Collected data>
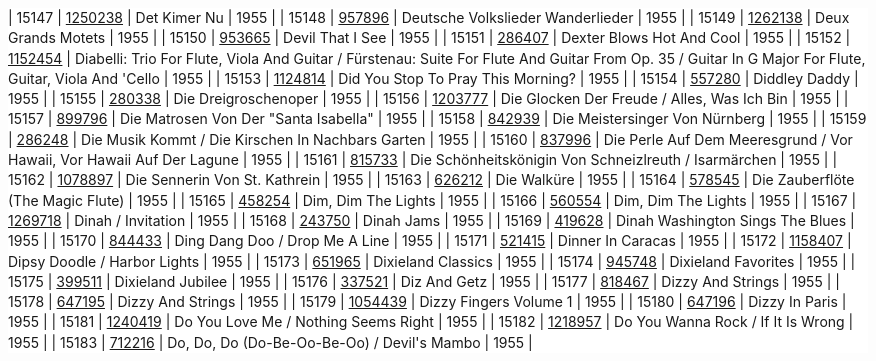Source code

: | 15147 | [1250238](https://www.discogs.com/master/1250238) | Det Kimer Nu | 1955 |
| 15148 | [957896](https://www.discogs.com/master/957896) | Deutsche Volkslieder Wanderlieder | 1955 |
| 15149 | [1262138](https://www.discogs.com/master/1262138) | Deux Grands Motets | 1955 |
| 15150 | [953665](https://www.discogs.com/master/953665) | Devil That I See | 1955 |
| 15151 | [286407](https://www.discogs.com/master/286407) | Dexter Blows Hot And Cool | 1955 |
| 15152 | [1152454](https://www.discogs.com/master/1152454) | Diabelli: Trio For Flute, Viola And Guitar / Fürstenau: Suite For Flute And Guitar From Op. 35 / Guitar In G Major For Flute, Guitar, Viola And 'Cello | 1955 |
| 15153 | [1124814](https://www.discogs.com/master/1124814) | Did You Stop To Pray This Morning? | 1955 |
| 15154 | [557280](https://www.discogs.com/master/557280) | Diddley Daddy | 1955 |
| 15155 | [280338](https://www.discogs.com/master/280338) | Die Dreigroschenoper | 1955 |
| 15156 | [1203777](https://www.discogs.com/master/1203777) | Die Glocken Der Freude / Alles, Was Ich Bin | 1955 |
| 15157 | [899796](https://www.discogs.com/master/899796) | Die Matrosen Von Der "Santa Isabella" | 1955 |
| 15158 | [842939](https://www.discogs.com/master/842939) | Die Meistersinger Von Nürnberg | 1955 |
| 15159 | [286248](https://www.discogs.com/master/286248) | Die Musik Kommt / Die Kirschen In Nachbars Garten | 1955 |
| 15160 | [837996](https://www.discogs.com/master/837996) | Die Perle Auf Dem Meeresgrund / Vor Hawaii, Vor Hawaii Auf Der Lagune | 1955 |
| 15161 | [815733](https://www.discogs.com/master/815733) | Die Schönheitskönigin Von Schneizlreuth / Isarmärchen | 1955 |
| 15162 | [1078897](https://www.discogs.com/master/1078897) | Die Sennerin Von St. Kathrein | 1955 |
| 15163 | [626212](https://www.discogs.com/master/626212) | Die Walküre | 1955 |
| 15164 | [578545](https://www.discogs.com/master/578545) | Die Zauberflöte (The Magic Flute) | 1955 |
| 15165 | [458254](https://www.discogs.com/master/458254) | Dim, Dim The Lights | 1955 |
| 15166 | [560554](https://www.discogs.com/master/560554) | Dim, Dim The Lights | 1955 |
| 15167 | [1269718](https://www.discogs.com/master/1269718) | Dinah / Invitation | 1955 |
| 15168 | [243750](https://www.discogs.com/master/243750) | Dinah Jams | 1955 |
| 15169 | [419628](https://www.discogs.com/master/419628) | Dinah Washington Sings The Blues | 1955 |
| 15170 | [844433](https://www.discogs.com/master/844433) | Ding Dang Doo / Drop Me A Line | 1955 |
| 15171 | [521415](https://www.discogs.com/master/521415) | Dinner In Caracas | 1955 |
| 15172 | [1158407](https://www.discogs.com/master/1158407) | Dipsy Doodle / Harbor Lights | 1955 |
| 15173 | [651965](https://www.discogs.com/master/651965) | Dixieland Classics | 1955 |
| 15174 | [945748](https://www.discogs.com/master/945748) | Dixieland Favorites | 1955 |
| 15175 | [399511](https://www.discogs.com/master/399511) | Dixieland Jubilee | 1955 |
| 15176 | [337521](https://www.discogs.com/master/337521) | Diz And Getz | 1955 |
| 15177 | [818467](https://www.discogs.com/master/818467) | Dizzy And Strings | 1955 |
| 15178 | [647195](https://www.discogs.com/master/647195) | Dizzy And Strings | 1955 |
| 15179 | [1054439](https://www.discogs.com/master/1054439) | Dizzy Fingers Volume 1 | 1955 |
| 15180 | [647196](https://www.discogs.com/master/647196) | Dizzy In Paris | 1955 |
| 15181 | [1240419](https://www.discogs.com/master/1240419) | Do You Love Me / Nothing Seems Right | 1955 |
| 15182 | [1218957](https://www.discogs.com/master/1218957) | Do You Wanna Rock / If It Is Wrong | 1955 |
| 15183 | [712216](https://www.discogs.com/master/712216) | Do, Do, Do (Do-Be-Oo-Be-Oo) / Devil's Mambo | 1955 |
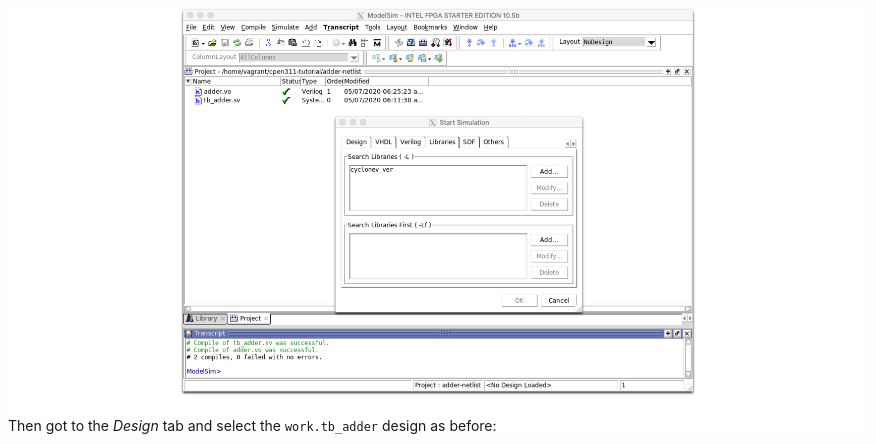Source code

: <p align="center"><img src="figures/modelsim-add-lib.png" width="60%" height="60%"></p>

Then got to the _Design_ tab and select the `work.tb_adder` design as before:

Exercise goal> Transcribe the records above exactly and drop every picture.

Answer to this problem>
Source code

: | 15147 | [1250238](https://www.discogs.com/master/1250238) | Det Kimer Nu | 1955 |
| 15148 | [957896](https://www.discogs.com/master/957896) | Deutsche Volkslieder Wanderlieder | 1955 |
| 15149 | [1262138](https://www.discogs.com/master/1262138) | Deux Grands Motets | 1955 |
| 15150 | [953665](https://www.discogs.com/master/953665) | Devil That I See | 1955 |
| 15151 | [286407](https://www.discogs.com/master/286407) | Dexter Blows Hot And Cool | 1955 |
| 15152 | [1152454](https://www.discogs.com/master/1152454) | Diabelli: Trio For Flute, Viola And Guitar / Fürstenau: Suite For Flute And Guitar From Op. 35 / Guitar In G Major For Flute, Guitar, Viola And 'Cello | 1955 |
| 15153 | [1124814](https://www.discogs.com/master/1124814) | Did You Stop To Pray This Morning? | 1955 |
| 15154 | [557280](https://www.discogs.com/master/557280) | Diddley Daddy | 1955 |
| 15155 | [280338](https://www.discogs.com/master/280338) | Die Dreigroschenoper | 1955 |
| 15156 | [1203777](https://www.discogs.com/master/1203777) | Die Glocken Der Freude / Alles, Was Ich Bin | 1955 |
| 15157 | [899796](https://www.discogs.com/master/899796) | Die Matrosen Von Der "Santa Isabella" | 1955 |
| 15158 | [842939](https://www.discogs.com/master/842939) | Die Meistersinger Von Nürnberg | 1955 |
| 15159 | [286248](https://www.discogs.com/master/286248) | Die Musik Kommt / Die Kirschen In Nachbars Garten | 1955 |
| 15160 | [837996](https://www.discogs.com/master/837996) | Die Perle Auf Dem Meeresgrund / Vor Hawaii, Vor Hawaii Auf Der Lagune | 1955 |
| 15161 | [815733](https://www.discogs.com/master/815733) | Die Schönheitskönigin Von Schneizlreuth / Isarmärchen | 1955 |
| 15162 | [1078897](https://www.discogs.com/master/1078897) | Die Sennerin Von St. Kathrein | 1955 |
| 15163 | [626212](https://www.discogs.com/master/626212) | Die Walküre | 1955 |
| 15164 | [578545](https://www.discogs.com/master/578545) | Die Zauberflöte (The Magic Flute) | 1955 |
| 15165 | [458254](https://www.discogs.com/master/458254) | Dim, Dim The Lights | 1955 |
| 15166 | [560554](https://www.discogs.com/master/560554) | Dim, Dim The Lights | 1955 |
| 15167 | [1269718](https://www.discogs.com/master/1269718) | Dinah / Invitation | 1955 |
| 15168 | [243750](https://www.discogs.com/master/243750) | Dinah Jams | 1955 |
| 15169 | [419628](https://www.discogs.com/master/419628) | Dinah Washington Sings The Blues | 1955 |
| 15170 | [844433](https://www.discogs.com/master/844433) | Ding Dang Doo / Drop Me A Line | 1955 |
| 15171 | [521415](https://www.discogs.com/master/521415) | Dinner In Caracas | 1955 |
| 15172 | [1158407](https://www.discogs.com/master/1158407) | Dipsy Doodle / Harbor Lights | 1955 |
| 15173 | [651965](https://www.discogs.com/master/651965) | Dixieland Classics | 1955 |
| 15174 | [945748](https://www.discogs.com/master/945748) | Dixieland Favorites | 1955 |
| 15175 | [399511](https://www.discogs.com/master/399511) | Dixieland Jubilee | 1955 |
| 15176 | [337521](https://www.discogs.com/master/337521) | Diz And Getz | 1955 |
| 15177 | [818467](https://www.discogs.com/master/818467) | Dizzy And Strings | 1955 |
| 15178 | [647195](https://www.discogs.com/master/647195) | Dizzy And Strings | 1955 |
| 15179 | [1054439](https://www.discogs.com/master/1054439) | Dizzy Fingers Volume 1 | 1955 |
| 15180 | [647196](https://www.discogs.com/master/647196) | Dizzy In Paris | 1955 |
| 15181 | [1240419](https://www.discogs.com/master/1240419) | Do You Love Me / Nothing Seems Right | 1955 |
| 15182 | [1218957](https://www.discogs.com/master/1218957) | Do You Wanna Rock / If It Is Wrong | 1955 |
| 15183 | [712216](https://www.discogs.com/master/712216) | Do, Do, Do (Do-Be-Oo-Be-Oo) / Devil's Mambo | 1955 |
Source code

: <p align="center"><img src="figures/modelsim-add-lib.png" width="60%" height="60%"></p>

Then got to the _Design_ tab and select the `work.tb_adder` design as before:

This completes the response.